If your parents are vibrant seniors spending their retirement years biking together without helmets, as depicted in the cheerful stock photo above, you might not be worried about nursing home costs just yet—it seems far off. However, planning ahead can safeguard their finances, which might one day become yours if you’re in their good graces.
In the U.S., the average cost for a private room in a nursing home is $297 per day, or $9,034 monthly. While this staggering amount is unaffordable for many, Medicaid can cover 100% of nursing home expenses for those who qualify. However, there’s a catch: Medicaid typically requires individuals to contribute nearly all their income and deplete their savings before benefits begin. Essentially, to fully benefit from the program, you can’t have significant wealth. If your parents have accumulated substantial assets over their lifetime, those funds could quickly vanish into nursing home costs after an accident or illness, such as a bike injury or dementia.
The feared five-year look-back period
To prevent individuals from transferring their wealth just before qualifying for Medicaid long-term care benefits, the program enforces a five-year “look-back” period in most states. Starting from the application date, the government agency examines the financial activities of the applicant and their spouse over the past five years, searching for significant gifts or assets sold below market value. If such transactions are found, Medicaid may impose penalties by delaying benefits for a duration equivalent to the time the applicant could have paid for care using the gifted or undervalued assets.
Given the complexity of state-specific regulations and individual circumstances, consulting a professional is advisable if substantial assets are involved. Generally, expenses like debt payments, home repairs, funeral trusts, personal care agreements, and certain annuities are exempt from penalties during the look-back period. However, charitable donations, gifts exceeding state-defined limits, and transfers of property below market value are likely to be scrutinized and could affect eligibility—attempts to undervalue assets, such as purchasing a parent’s car for $5, won’t go unnoticed.

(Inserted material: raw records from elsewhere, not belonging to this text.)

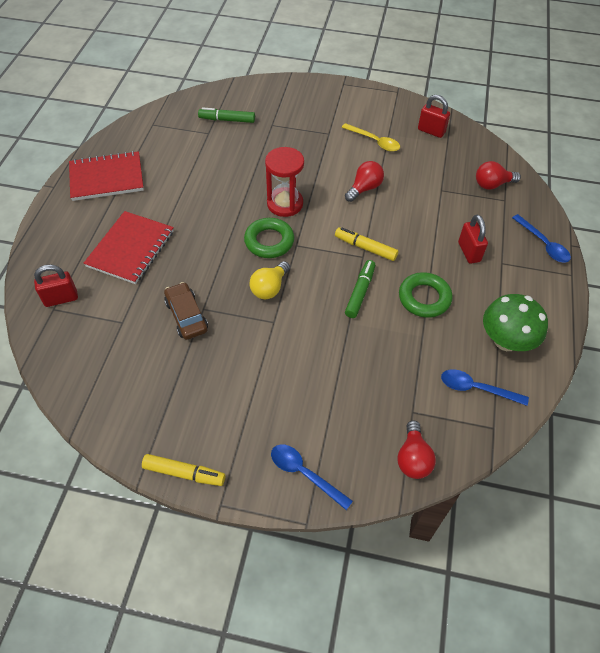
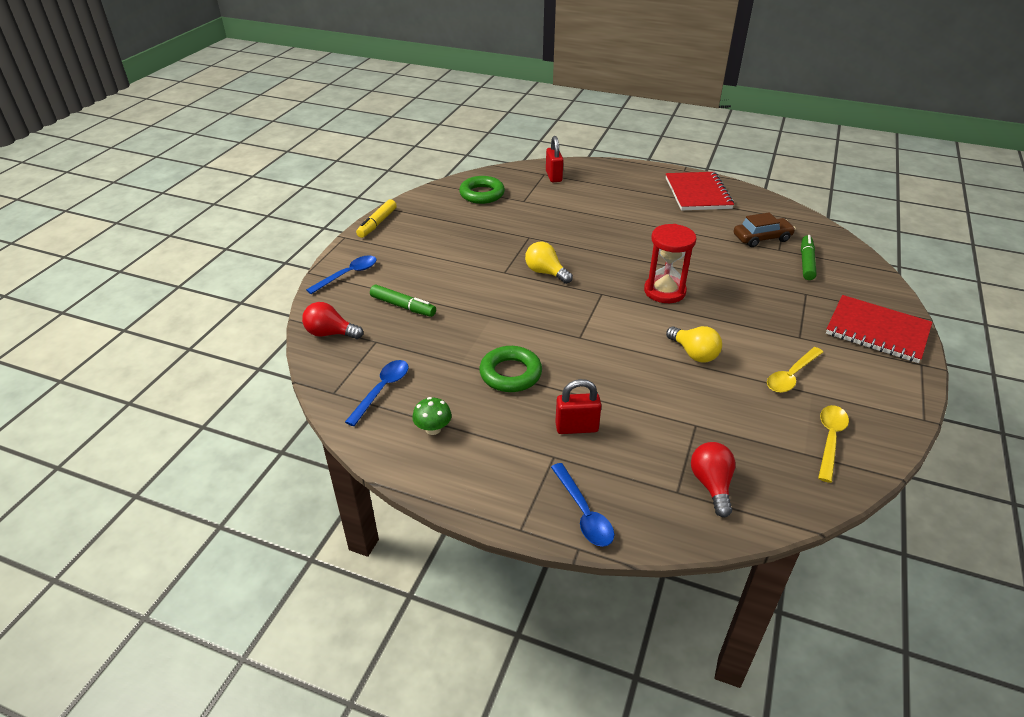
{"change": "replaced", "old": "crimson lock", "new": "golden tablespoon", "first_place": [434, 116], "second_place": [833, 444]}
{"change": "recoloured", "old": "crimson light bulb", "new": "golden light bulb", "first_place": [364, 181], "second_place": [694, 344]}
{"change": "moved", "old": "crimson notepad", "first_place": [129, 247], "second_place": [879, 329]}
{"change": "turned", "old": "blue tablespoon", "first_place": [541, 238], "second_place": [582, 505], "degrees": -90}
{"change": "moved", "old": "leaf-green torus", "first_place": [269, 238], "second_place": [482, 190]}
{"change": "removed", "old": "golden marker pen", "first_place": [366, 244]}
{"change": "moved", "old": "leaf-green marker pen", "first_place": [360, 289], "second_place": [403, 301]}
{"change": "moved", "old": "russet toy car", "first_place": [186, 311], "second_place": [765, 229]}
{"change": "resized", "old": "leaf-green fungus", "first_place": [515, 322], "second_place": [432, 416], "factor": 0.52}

It’s important to note that Medicaid’s interpretation of a “gift” often differs from the IRS’s. A gift might be exempt from federal taxes but still large enough to trigger Medicaid’s scrutiny.
The importance of early planning
The simplest way to avoid look-back penalties is to plan at least five years in advance. For instance, if your parents gift you a significant sum five years and one day before applying for benefits, Medicaid won’t consider it. Strategies like creating revocable or irrevocable trusts are commonly used to protect assets for aging individuals, but these must be established before the five-year look-back period begins. Therefore, it’s crucial to consult a financial expert specializing in Medicaid planning as soon as your parents are willing to discuss it.
Reducing assets strategically
Even if your parents didn’t set up a trust or transfer their wealth to you years in advance, there are still ways to reduce their assets without raising Medicaid’s suspicions. While rules differ by state, certain types of gifts can be given to specific individuals during the look-back period, and even after entering long-term care.
Spouse: Medicaid treats a married couple’s combined wealth as shared assets for eligibility purposes, but the non-applicant spouse is entitled to a larger share. This amount varies by state, with the federal cap for the Community Spouse Resource Allowance set at $148,620.
Children: Trusts can be created for children who are under 21, disabled, or legally blind.
Siblings: A Medicaid applicant’s home can be transferred to a sibling if they co-own the property and have resided there for at least one year before the applicant moves to a nursing home.
Caregiving child: A home can be transferred to an adult child who provided care for at least two years before the parent’s move to assisted living.
Steps to take if your parents breach the look-back rule
It’s not uncommon for individuals to unintentionally violate the look-back rule, and there are ways to potentially restore their Medicaid eligibility. Some strategies include:
Recovering assets: If a Medicaid applicant successfully retrieves gifted assets, Medicaid may reevaluate and potentially remove penalties. Some states mandate full recovery, while others accept partial recovery.
Undue hardship: If an applicant cannot reclaim gifted assets (for instance, if a televangelist refuses to return donations) and struggles to afford basic necessities like food, clothing, or shelter, they might qualify for Medicaid benefits. However, the process is challenging. Anyone contesting a Medicaid penalty should seek advice from a financial expert—this isn’t a situation for DIY solutions.